» **WORK INSTRUCTIONS**: In the records below, some lines contain the word "SilkS". Copy each of them.

» **INPUT DATA**:
——

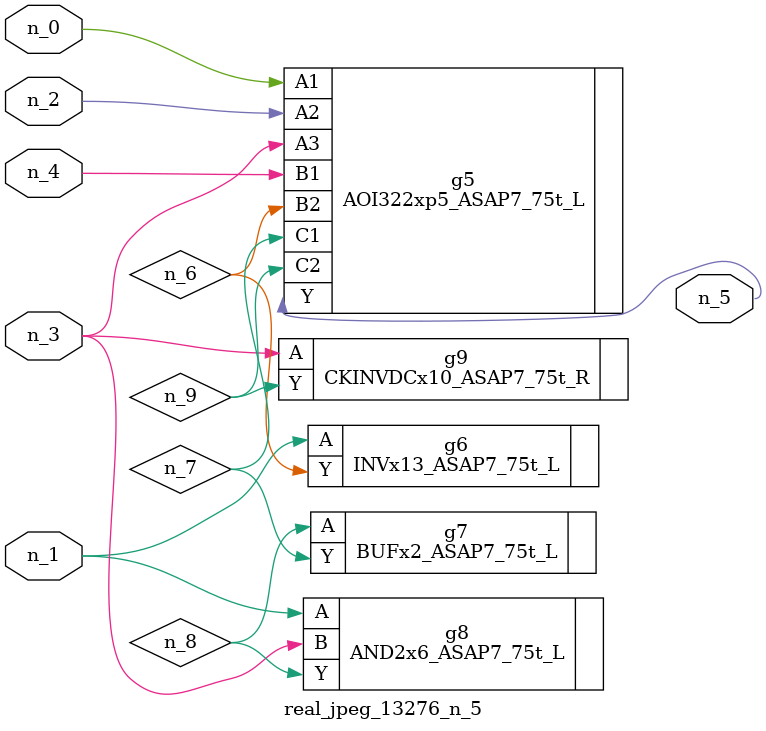
<source format=v>
module real_jpeg_13276_n_5 (n_4, n_0, n_1, n_2, n_3, n_5);

input n_4;
input n_0;
input n_1;
input n_2;
input n_3;

output n_5;

wire n_8;
wire n_6;
wire n_7;
wire n_9;

AOI322xp5_ASAP7_75t_L g5 ( 
.A1(n_0),
.A2(n_2),
.A3(n_3),
.B1(n_4),
.B2(n_6),
.C1(n_7),
.C2(n_9),
.Y(n_5)
);

INVx13_ASAP7_75t_L g6 ( 
.A(n_1),
.Y(n_6)
);

AND2x6_ASAP7_75t_L g8 ( 
.A(n_1),
.B(n_3),
.Y(n_8)
);

CKINVDCx10_ASAP7_75t_R g9 ( 
.A(n_3),
.Y(n_9)
);

BUFx2_ASAP7_75t_L g7 ( 
.A(n_8),
.Y(n_7)
);


endmodule
</source>
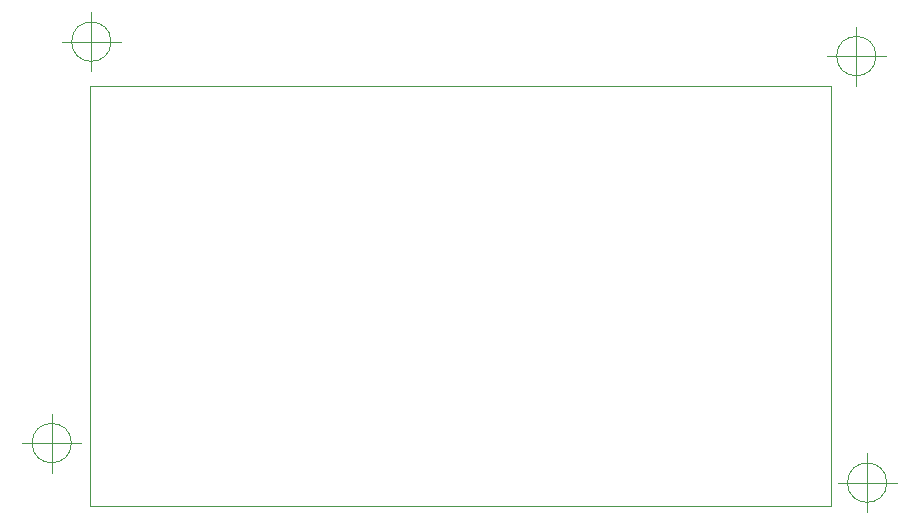
<source format=gbr>
%TF.GenerationSoftware,KiCad,Pcbnew,(5.1.7)-1*%
%TF.CreationDate,2020-11-23T17:16:41+01:00*%
%TF.ProjectId,control,636f6e74-726f-46c2-9e6b-696361645f70,rev?*%
%TF.SameCoordinates,Original*%
%TF.FileFunction,Profile,NP*%
%FSLAX46Y46*%
G04 Gerber Fmt 4.6, Leading zero omitted, Abs format (unit mm)*
G04 Created by KiCad (PCBNEW (5.1.7)-1) date 2020-11-23 17:16:41*
%MOMM*%
%LPD*%
G01*
G04 APERTURE LIST*
%TA.AperFunction,Profile*%
%ADD10C,0.050000*%
%TD*%
G04 APERTURE END LIST*
D10*
X108245066Y-62534800D02*
G75*
G03*
X108245066Y-62534800I-1666666J0D01*
G01*
X104078400Y-62534800D02*
X109078400Y-62534800D01*
X106578400Y-60034800D02*
X106578400Y-65034800D01*
X104892266Y-96520000D02*
G75*
G03*
X104892266Y-96520000I-1666666J0D01*
G01*
X100725600Y-96520000D02*
X105725600Y-96520000D01*
X103225600Y-94020000D02*
X103225600Y-99020000D01*
X173929466Y-99872800D02*
G75*
G03*
X173929466Y-99872800I-1666666J0D01*
G01*
X169762800Y-99872800D02*
X174762800Y-99872800D01*
X172262800Y-97372800D02*
X172262800Y-102372800D01*
X173015066Y-63754000D02*
G75*
G03*
X173015066Y-63754000I-1666666J0D01*
G01*
X168848400Y-63754000D02*
X173848400Y-63754000D01*
X171348400Y-61254000D02*
X171348400Y-66254000D01*
X106426000Y-101854000D02*
X106426000Y-66294000D01*
X169164000Y-101854000D02*
X106426000Y-101854000D01*
X169164000Y-66294000D02*
X169164000Y-101854000D01*
X106426000Y-66294000D02*
X169164000Y-66294000D01*
M02*

</source>
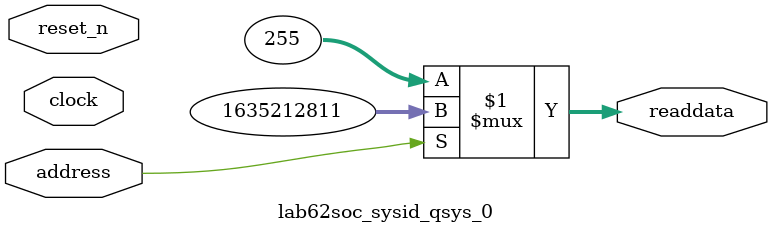
<source format=v>



// synthesis translate_off
`timescale 1ns / 1ps
// synthesis translate_on

// turn off superfluous verilog processor warnings 
// altera message_level Level1 
// altera message_off 10034 10035 10036 10037 10230 10240 10030 

module lab62soc_sysid_qsys_0 (
               // inputs:
                address,
                clock,
                reset_n,

               // outputs:
                readdata
             )
;

  output  [ 31: 0] readdata;
  input            address;
  input            clock;
  input            reset_n;

  wire    [ 31: 0] readdata;
  //control_slave, which is an e_avalon_slave
  assign readdata = address ? 1635212811 : 255;

endmodule



</source>
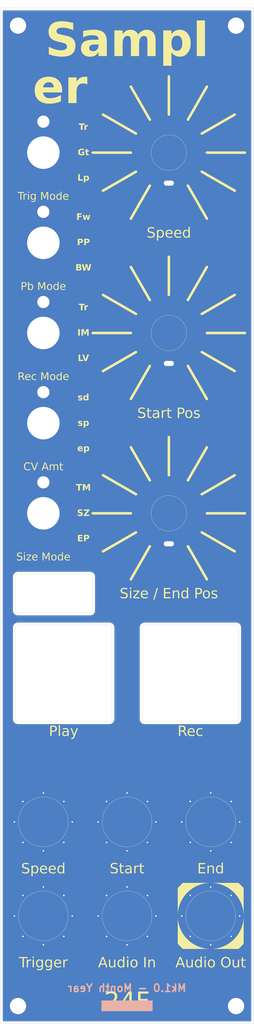
<source format=kicad_pcb>
(kicad_pcb
	(version 20241229)
	(generator "pcbnew")
	(generator_version "9.0")
	(general
		(thickness 1.6)
		(legacy_teardrops no)
	)
	(paper "A4" portrait)
	(title_block
		(title "Kosmo Format Front Panel - 5 cm")
		(company "DMH Instruments")
	)
	(layers
		(0 "F.Cu" signal)
		(2 "B.Cu" signal)
		(9 "F.Adhes" user "F.Adhesive")
		(11 "B.Adhes" user "B.Adhesive")
		(13 "F.Paste" user)
		(15 "B.Paste" user)
		(5 "F.SilkS" user "F.Silkscreen")
		(7 "B.SilkS" user "B.Silkscreen")
		(1 "F.Mask" user)
		(3 "B.Mask" user)
		(17 "Dwgs.User" user "User.Drawings")
		(19 "Cmts.User" user "User.Comments")
		(21 "Eco1.User" user "User.Eco1")
		(23 "Eco2.User" user "User.Eco2")
		(25 "Edge.Cuts" user)
		(27 "Margin" user)
		(31 "F.CrtYd" user "F.Courtyard")
		(29 "B.CrtYd" user "B.Courtyard")
		(35 "F.Fab" user)
		(33 "B.Fab" user)
		(39 "User.1" user "User.LayoutGuide")
		(41 "User.2" user)
		(43 "User.3" user)
		(45 "User.4" user)
		(47 "User.5" user)
		(49 "User.6" user)
		(51 "User.7" user)
		(53 "User.8" user)
		(55 "User.9" user "User.PCBEdge")
	)
	(setup
		(stackup
			(layer "F.SilkS"
				(type "Top Silk Screen")
			)
			(layer "F.Paste"
				(type "Top Solder Paste")
			)
			(layer "F.Mask"
				(type "Top Solder Mask")
				(color "Black")
				(thickness 0.01)
			)
			(layer "F.Cu"
				(type "copper")
				(thickness 0.035)
			)
			(layer "dielectric 1"
				(type "core")
				(thickness 1.51)
				(material "FR4")
				(epsilon_r 4.5)
				(loss_tangent 0.02)
			)
			(layer "B.Cu"
				(type "copper")
				(thickness 0.035)
			)
			(layer "B.Mask"
				(type "Bottom Solder Mask")
				(color "Black")
				(thickness 0.01)
			)
			(layer "B.Paste"
				(type "Bottom Solder Paste")
			)
			(layer "B.SilkS"
				(type "Bottom Silk Screen")
			)
			(copper_finish "HAL lead-free")
			(dielectric_constraints no)
		)
		(pad_to_mask_clearance 0)
		(allow_soldermask_bridges_in_footprints no)
		(tenting front back)
		(grid_origin 50 30)
		(pcbplotparams
			(layerselection 0x00000000_00000000_55555555_5755f5ff)
			(plot_on_all_layers_selection 0x00000000_00000000_00000000_00000000)
			(disableapertmacros no)
			(usegerberextensions no)
			(usegerberattributes yes)
			(usegerberadvancedattributes yes)
			(creategerberjobfile yes)
			(dashed_line_dash_ratio 12.000000)
			(dashed_line_gap_ratio 3.000000)
			(svgprecision 4)
			(plotframeref no)
			(mode 1)
			(useauxorigin no)
			(hpglpennumber 1)
			(hpglpenspeed 20)
			(hpglpendiameter 15.000000)
			(pdf_front_fp_property_popups yes)
			(pdf_back_fp_property_popups yes)
			(pdf_metadata yes)
			(pdf_single_document no)
			(dxfpolygonmode yes)
			(dxfimperialunits yes)
			(dxfusepcbnewfont yes)
			(psnegative no)
			(psa4output no)
			(plot_black_and_white yes)
			(sketchpadsonfab no)
			(plotpadnumbers no)
			(hidednponfab no)
			(sketchdnponfab yes)
			(crossoutdnponfab yes)
			(subtractmaskfromsilk no)
			(outputformat 1)
			(mirror no)
			(drillshape 1)
			(scaleselection 1)
			(outputdirectory "")
		)
	)
	(net 0 "")
	(net 1 "GND")
	(footprint "SynthStuff:MountingHole_Rails" (layer "F.Cu") (at 53.5 226.5))
	(footprint "SynthStuff:Pot_Cutout_Small" (layer "F.Cu") (at 83.25 58.5))
	(footprint "SynthStuff:MX_switch_Cutout" (layer "F.Cu") (at 87.5 161))
	(footprint "SynthStuff:MX_switch_Cutout" (layer "F.Cu") (at 62.5 161))
	(footprint "SynthStuff:Toggle_Switch_TE_Cutout" (layer "F.Cu") (at 58.5 129.5))
	(footprint "SynthStuff:Toggle_Switch_TE_Cutout" (layer "F.Cu") (at 58.5 76.25))
	(footprint "SynthStuff:Toggle_Switch_TE_Cutout" (layer "F.Cu") (at 58.5 94))
	(footprint "SynthStuff:Jack_6.35mm_Cutout_Output_v6" (layer "F.Cu") (at 91.5 208.75))
	(footprint "SynthStuff:Pot_Cutout_Small" (layer "F.Cu") (at 83.25 94))
	(footprint "SynthStuff:Jack_6.35mm_Cutout_v3" (layer "F.Cu") (at 75 208.75))
	(footprint "SynthStuff:Jack_6.35mm_Cutout_v3" (layer "F.Cu") (at 58.5 208.75))
	(footprint "SynthStuff:USB-A_Cutout" (layer "F.Cu") (at 60.6 145.3))
	(footprint "SynthStuff:Toggle_Switch_TE_Cutout" (layer "F.Cu") (at 58.5 58.5))
	(footprint "SynthStuff:MountingHole_Rails" (layer "F.Cu") (at 96.5 33.5))
	(footprint "SynthStuff:Jack_6.35mm_Cutout_v3" (layer "F.Cu") (at 58.5 190.25))
	(footprint "SynthStuff:MountingHole_Rails" (layer "F.Cu") (at 96.5 226.5))
	(footprint "SynthStuff:MountingHole_Rails" (layer "F.Cu") (at 53.5 33.5))
	(footprint "SynthStuff:Toggle_Switch_TE_Cutout" (layer "F.Cu") (at 58.5 111.75))
	(footprint "SynthStuff:Jack_6.35mm_Cutout_v3"
		(layer "F.Cu")
		(uuid "eab8a06d-ca34-42d0-923d-550689988aed")
		(at 75 190.25)
		(property "Reference" "H8"
			(at 0 -6 0)
			(unlocked yes)
			(layer "F.Fab")
			(uuid "fb2372c8-1560-4b7a-9f94-ce97bf14df5a")
			(effects
				(font
					(size 1 1)
					(thickness 0.1)
				)
			)
		)
		(property "Value" "Start"
			(at 0 9.3 0)
			(unlocked yes)
			(layer "F.SilkS")
			(uuid "6486067a-4e81-4370-ba3c-b5f30ed8447a")
			(effects
				(font
					(face "Nulshock Rg")
					(size 2 2)
					(thickness 0.15)
				)
			)
			(render_cache "Star
... [179006 chars truncated]
</source>
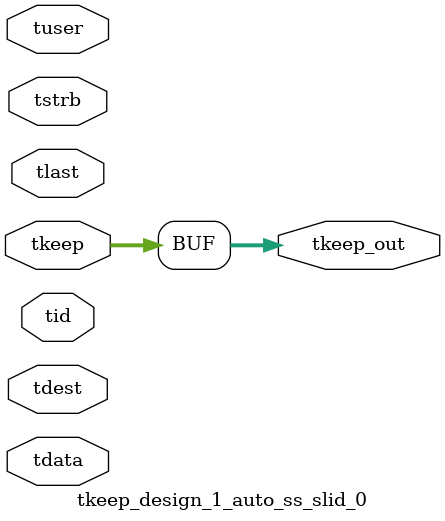
<source format=v>


`timescale 1ps/1ps

module tkeep_design_1_auto_ss_slid_0 #
(
parameter C_S_AXIS_TDATA_WIDTH = 32,
parameter C_S_AXIS_TUSER_WIDTH = 0,
parameter C_S_AXIS_TID_WIDTH   = 0,
parameter C_S_AXIS_TDEST_WIDTH = 0,
parameter C_M_AXIS_TDATA_WIDTH = 32
)
(
input  [(C_S_AXIS_TDATA_WIDTH == 0 ? 1 : C_S_AXIS_TDATA_WIDTH)-1:0     ] tdata,
input  [(C_S_AXIS_TUSER_WIDTH == 0 ? 1 : C_S_AXIS_TUSER_WIDTH)-1:0     ] tuser,
input  [(C_S_AXIS_TID_WIDTH   == 0 ? 1 : C_S_AXIS_TID_WIDTH)-1:0       ] tid,
input  [(C_S_AXIS_TDEST_WIDTH == 0 ? 1 : C_S_AXIS_TDEST_WIDTH)-1:0     ] tdest,
input  [(C_S_AXIS_TDATA_WIDTH/8)-1:0 ] tkeep,
input  [(C_S_AXIS_TDATA_WIDTH/8)-1:0 ] tstrb,
input                                                                    tlast,
output [(C_M_AXIS_TDATA_WIDTH/8)-1:0 ] tkeep_out
);

assign tkeep_out = {tkeep[3:0]};

endmodule


</source>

——

» **ANSWER AREA**:
		(5 "F.SilkS" user "F.Silkscreen")
		(7 "B.SilkS" user "B.Silkscreen")
			(layer "F.SilkS"
			(layer "B.SilkS"
			(layer "F.SilkS")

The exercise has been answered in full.